━━━ Data provided ━━━
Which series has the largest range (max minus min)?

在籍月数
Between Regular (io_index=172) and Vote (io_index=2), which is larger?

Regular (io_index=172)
━━━
━━━ Data provided ━━━
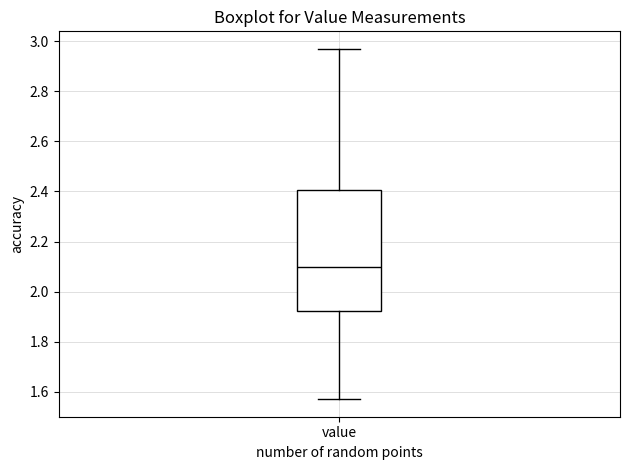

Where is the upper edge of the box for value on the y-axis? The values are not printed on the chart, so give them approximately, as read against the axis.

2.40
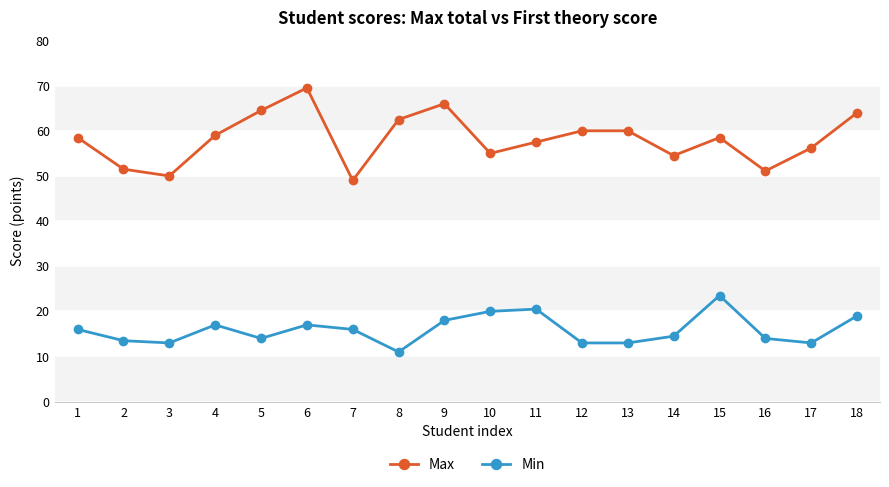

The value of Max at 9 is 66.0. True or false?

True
━━━
:: Aim of the exercise ::
Update the items from the line that has "Which series has" through the line that has "Between Regular (io_index=172)", swapping "series" for "category" and changing nothing else.

:: Answer below ::
Which category has the largest range (max minus min)?

在籍月数
Between Regular (io_index=172) and Vote (io_index=2), which is larger?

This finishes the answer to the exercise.